Denver’s Dead Sea Scrolls exhibition brings to life Judaism at time of Jesus

Vladimir Mauricio-Perez

“Welcome to Israel, the Biblical land of milk and honey at the crossroads of Africa, Europe and Asia… an archaeologist’s paradise”: These words mark the start of a once-in-a-lifetime immersion into ancient Israel that the Dead Sea Scrolls exhibition brings to the Denver Museum of Nature and Science March 16 to Sep. 3.

The exhibition, sponsored by the Archdiocese of Denver, not only displays the authentic Dead Sea Scrolls that have captivated millions of believers and non-believers around the world, but also a timeline back to Biblical times filled with ancient objects that date back to events written about in the Old Testament more than 3,000 years ago.

“We are convinced that the Dead Sea Scrolls discovered in the Judean desert are the most important archaeological discovery of the 20th century,” said Dr. Uzi Dahari, deputy director of the Israel Antiquities. “These scrolls, written in Hebrew, are the oldest copy of the Bible.”
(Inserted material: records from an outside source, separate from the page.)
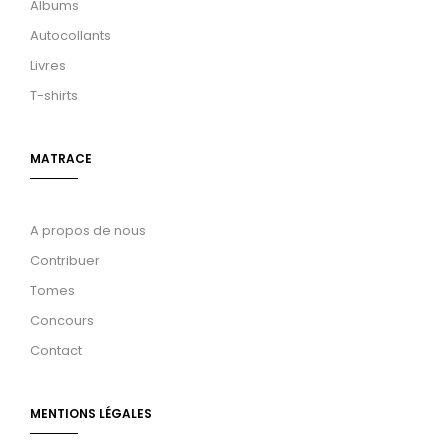
Albums
Autocollants
Livres
T-shirts
MATRACE
A propos de nous
Contribuer
Tomes
Concours
Contact
MENTIONS LÉGALES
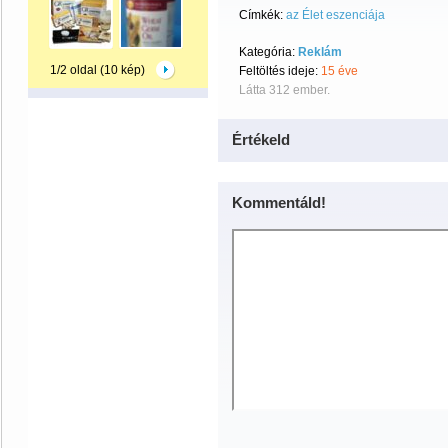
Címkék:
az Élet eszenciája
Kategória:
Reklám
1/2 oldal (10 kép)
Feltöltés ideje:
15 éve
Látta 312 ember.
Értékeld
Kommentáld!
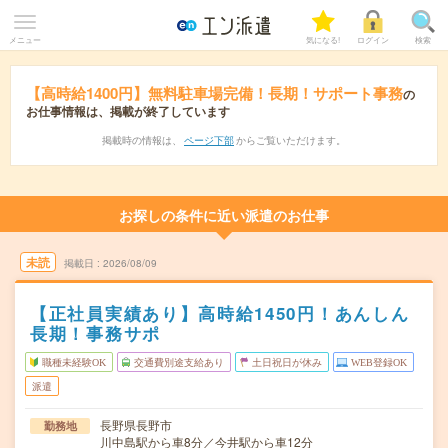
メニュー
気になる!
ログイン
検索
【高時給1400円】無料駐車場完備！長期！サポート事務
の
お仕事情報は、掲載が終了しています
掲載時の情報は、
ページ下部
からご覧いただけます。
お探しの条件に近い派遣のお仕事
未読
掲載日
2026/08/09
【正社員実績あり】高時給1450円！あんしん
長期！事務サポ
職種未経験OK
交通費別途支給あり
土日祝日が休み
WEB登録OK
派遣
長野県長野市
勤務地
川中島駅から車8分／今井駅から車12分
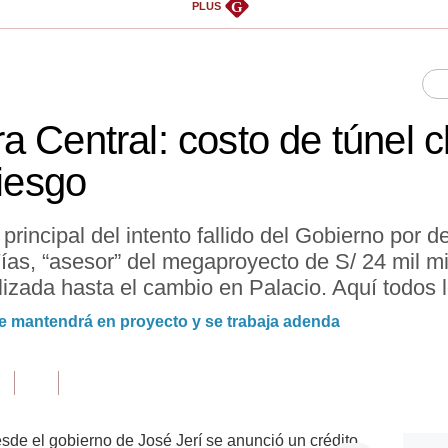
G
PLUS
 Central: costo de túnel c
riesgo
principal del intento fallido del Gobierno por 
s, “asesor” del megaproyecto de S/ 24 mil mi
zada hasta el cambio en Palacio. Aquí todos l
se mantendrá en proyecto y se trabaja adenda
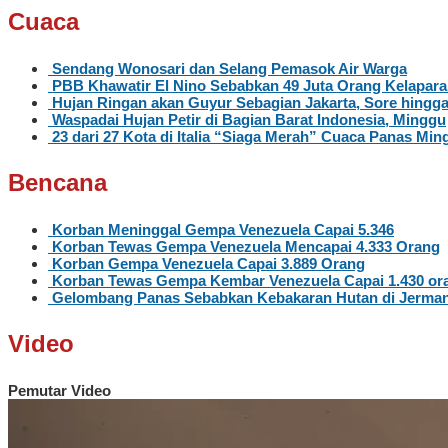
Cuaca
Sendang Wonosari dan Selang Pemasok Air Warga
PBB Khawatir El Nino Sebabkan 49 Juta Orang Kelapar
Hujan Ringan akan Guyur Sebagian Jakarta, Sore hingg
Waspadai Hujan Petir di Bagian Barat Indonesia, Minggu
23 dari 27 Kota di Italia “Siaga Merah” Cuaca Panas Ming
Bencana
Korban Meninggal Gempa Venezuela Capai 5.346
Korban Tewas Gempa Venezuela Mencapai 4.333 Orang
Korban Gempa Venezuela Capai 3.889 Orang
Korban Tewas Gempa Kembar Venezuela Capai 1.430 or
Gelombang Panas Sebabkan Kebakaran Hutan di Jerma
Video
Pemutar Video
In fact, some of these manuscripts are almost a thousand years older than the oldest copies of the Bible that had been discovered, providing a great wealth of knowledge about Judaism at the time of Jesus.
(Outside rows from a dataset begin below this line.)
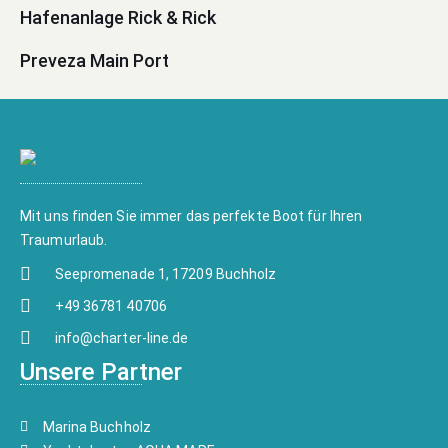
Hafenanlage Rick & Rick
Preveza Main Port
Mit uns finden Sie immer das perfekte Boot für Ihren
Traumurlaub.
Seepromenade 1, 17209 Buchholz
+49 36781 40706
info@charter-line.de
Unsere Partner
Marina Buchholz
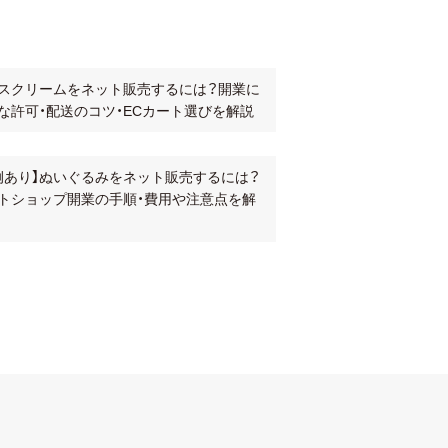
スクリームをネット販売するには？開業に
な許可・配送のコツ・ECカート選びを解説
例あり】ぬいぐるみをネット販売するには？
トショップ開業の手順・費用や注意点を解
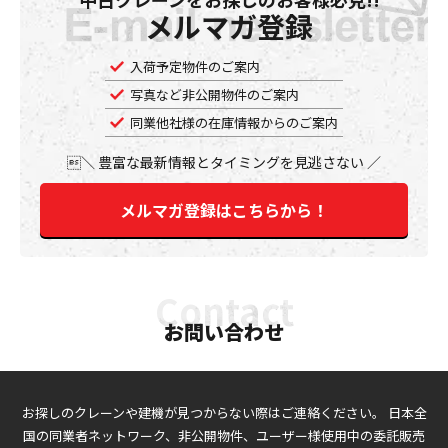
メルマガ登録
入荷予定物件のご案内
写真など非公開物件のご案内
同業他社様の在庫情報からのご案内
豊富な最新情報とタイミングを見逃さない
メルマガ登録はこちらから！
お問い合わせ
お探しのクレーンや建機が見つからない際はご連絡ください。
日本全
国の同業者ネットワーク、非公開物件、ユーザー様使用中の委託販売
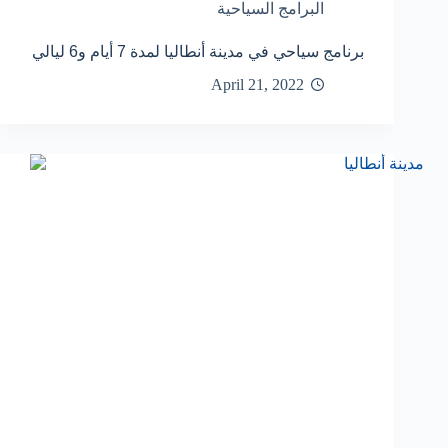
البرامج السياحية
برنامج سياحي في مدينة أنطاليا لمدة 7 أيام و6 ليالي
April 21, 2022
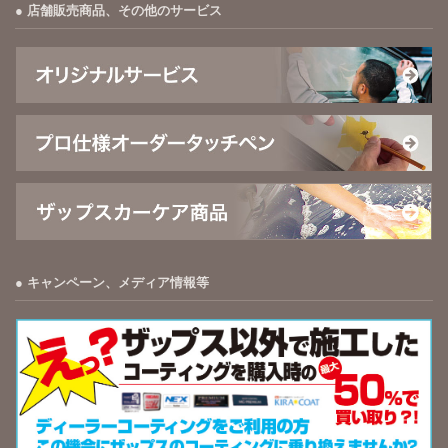
店舗販売商品、その他のサービス
キャンペーン、メディア情報等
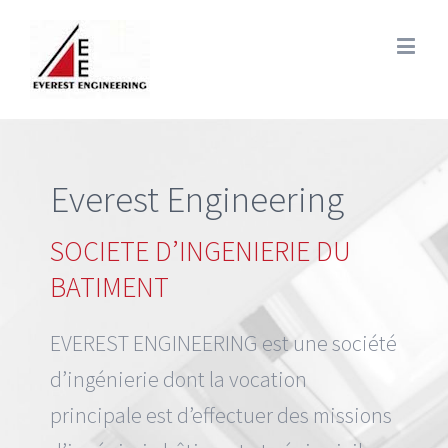
Everest Engineering
SOCIETE D’INGENIERIE DU
BATIMENT
EVEREST ENGINEERING est une société
d’ingénierie dont la vocation
principale est d’effectuer des missions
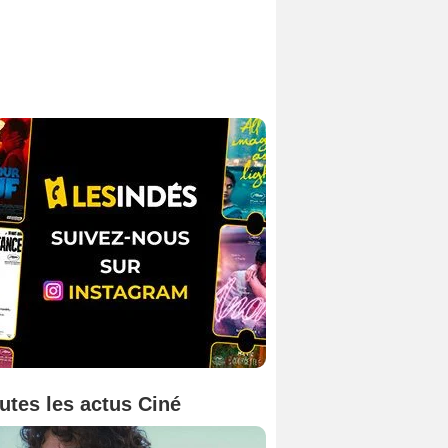
utes les actus Ciné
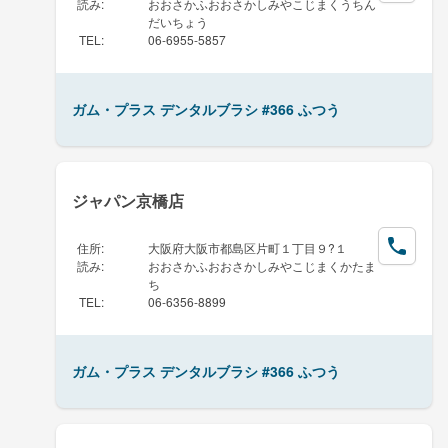
読み
:
おおさかふおおさかしみやこじまくうちん
だいちょう
TEL
:
06-6955-5857
ガム・プラス デンタルブラシ #366 ふつう
ジャパン京橋店
住所
:
大阪府大阪市都島区片町１丁目９?１
読み
:
おおさかふおおさかしみやこじまくかたま
ち
TEL
:
06-6356-8899
ガム・プラス デンタルブラシ #366 ふつう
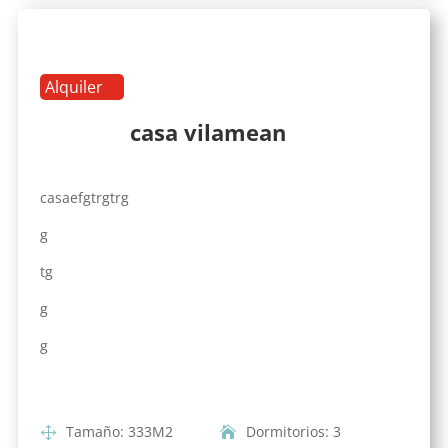
Alquiler
casa vilamean
casaefgtrgtrg
g
tg
g
g
Tamaño
:
333
M2
Dormitorios
:
3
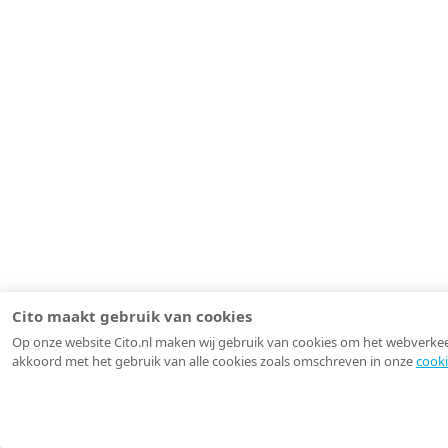
Cito maakt gebruik van cookies
Op onze website Cito.nl maken wij gebruik van cookies om het webverkeer 
akkoord met het gebruik van alle cookies zoals omschreven in onze
cooki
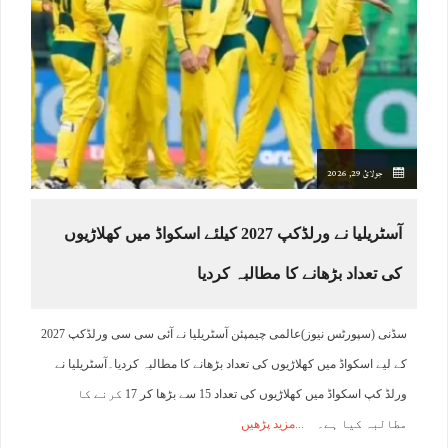
جولائ 29, 2026
آسٹریلیا نے ورلڈکپ 2027 کیلئے اسکواڈ میں کھلاڑیوں
کی تعداد بڑھانے کا مطالبہ کردیا
سڈنی (سپورٹس نیوز)عالمی چیمپئن آسٹریلیا نے آئی سی سی ورلڈکپ 2027
کے لیے اسکواڈ میں کھلاڑیوں کی تعداد بڑھانے کا مطالبہ کردیا۔آسٹریلیا نے
ورلڈ کپ اسکواڈ میں کھلاڑیوں کی تعداد 15 سے بڑھا کر 17 کرنے کا
مطالبہ کیا ہے۔
مزید پڑھیں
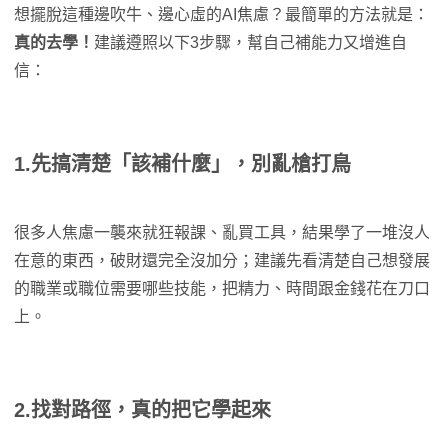
想擺脫這種邊吹牛、邊心虛的AI焦慮？最簡單的方法就是：
真的去學！
建議遵照以下3步驟，幫自己補能力又增進自
信：
1.先搞清楚「該補什麼」，別亂槍打鳥
很多人焦慮一襲來就狂報課、亂買工具，結果學了一堆沒人
在意的東西，破財還完全沒加分；建議先看清楚自己想發展
的職業或職位需要哪些技能，把精力、時間跟金錢花在刀口
上。
2.找對路徑，真的把它學起來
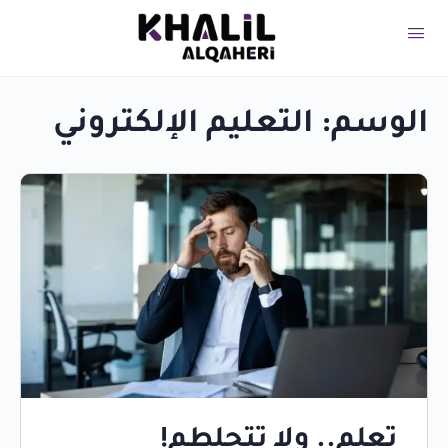
الوسم:
التعليم الإلكتروني
تعلم.. ولا تتحلطم!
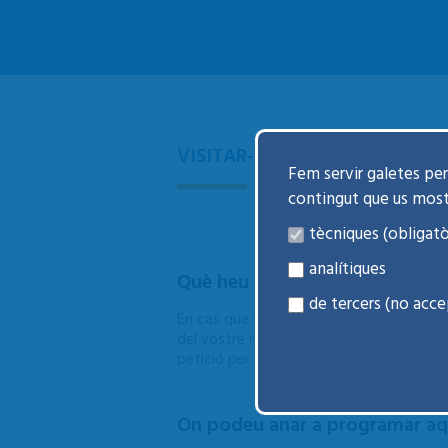
VISITAR-SE AL CENTRE
Fem servir galetes per 
contingut que us mos
tècniques (obligatò
analítiques
Què heu de fer si voleu que us v
de tercers (no acce
En cas que vulgueu sol·licitar una visita
del vostre metge de capçalera. Si el fac
petició per tal de programar-la.
On podeu anar a programar aqu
“So many things have changed [since this discovery],” said Dr. Michael Barber, professor of Scripture and Theology at the Augustine Institute in Denver. “We now understand first-century Judaism in a way we didn’t in the past and see how the Biblical authors are breathing the same air as other ancient Jews.”

An exhibition of the Dead Sea Scrolls at the Denver Museum of Nature and Science will be on display until Sept. 3. (Photos by Andrew Wright | Denver Catholic)
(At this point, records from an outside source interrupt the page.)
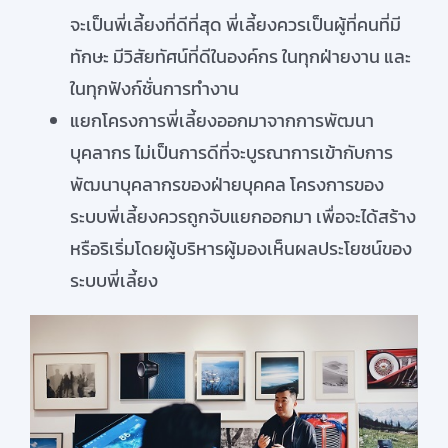
จะเป็นพี่เลี้ยงที่ดีที่สุด พี่เลี้ยงควรเป็นผู้ที่คนที่มี
ทักษะ มีวิสัยทัศน์ที่ดีในองค์กร ในทุกฝ่ายงาน และ
ในทุกฟังก์ชั่นการทำงาน
แยกโครงการพี่เลี้ยงออกมาจากการพัฒนา
บุคลากร ไม่เป็นการดีที่จะบูรณาการเข้ากับการ
พัฒนาบุคลากรของฝ่ายบุคคล โครงการของ
ระบบพี่เลี้ยงควรถูกจับแยกออกมา เพื่อจะได้สร้าง
หรือริเริ่มโดยผู้บริหารผู้มองเห็นผลประโยชน์ของ
ระบบพี่เลี้ยง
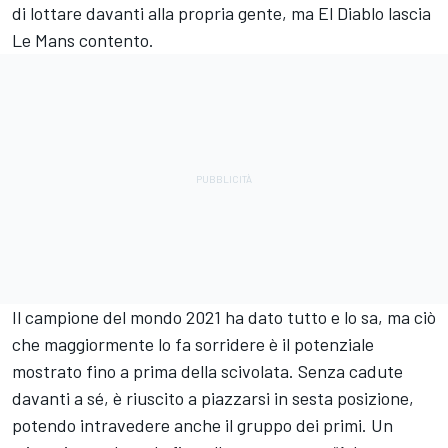
di lottare davanti alla propria gente, ma El Diablo lascia
Le Mans contento.
Il campione del mondo 2021 ha dato tutto e lo sa, ma ciò
che maggiormente lo fa sorridere è il potenziale
mostrato fino a prima della scivolata. Senza cadute
davanti a sé, è riuscito a piazzarsi in sesta posizione,
potendo intravedere anche il gruppo dei primi. Un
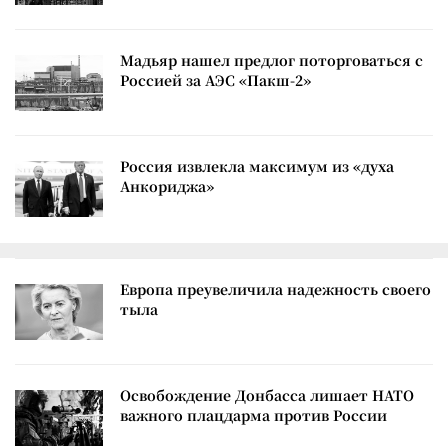
Мадьяр нашел предлог поторговаться с
Россией за АЭС «Пакш-2»
Россия извлекла максимум из «духа
Анкориджа»
Европа преувеличила надежность своего
тыла
Освобождение Донбасса лишает НАТО
важного плацдарма против России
The air of first-century Israel was filled with expectations for the coming of the Messiah. The Dead Sea Scrolls, which have been associated with a unique religious Jewish community that lived a structured life, are a witness to this reality, he explained.

“[These communities] were trying to live in such a way as to prepare for the coming of the Messiah. They looked forward to a new covenant and the restoration of the glory of Adam” Dr. Barber said. “We see so many overlaps of how the New Testament is a fulfillment of the Jewish expectations of the time.”

The exhibition immerses guests into the history of the chosen people of God, from artifacts impressed with seals belonging to Biblical kings, such as Hezekiah, to an authentic stone block that fell from Jerusalem’s Western Wall in 70 AD.

“We preferred to select scientifically important items, some very small, some very large… but all of great significance,” Dr. Dahari said.

“Israel’s archaeological sites and artifacts have yielded extraordinary record of human achievement,” added Dr. Risa Levitt Kohn, curator of the exhibit and professor at San Diego State University. “The pots, coins, weapons, jewelry and other artifacts on display in this exhibition constituted a momentous contribution to our cultural legacy. They teach us about the past, but they also teach us about ourselves.”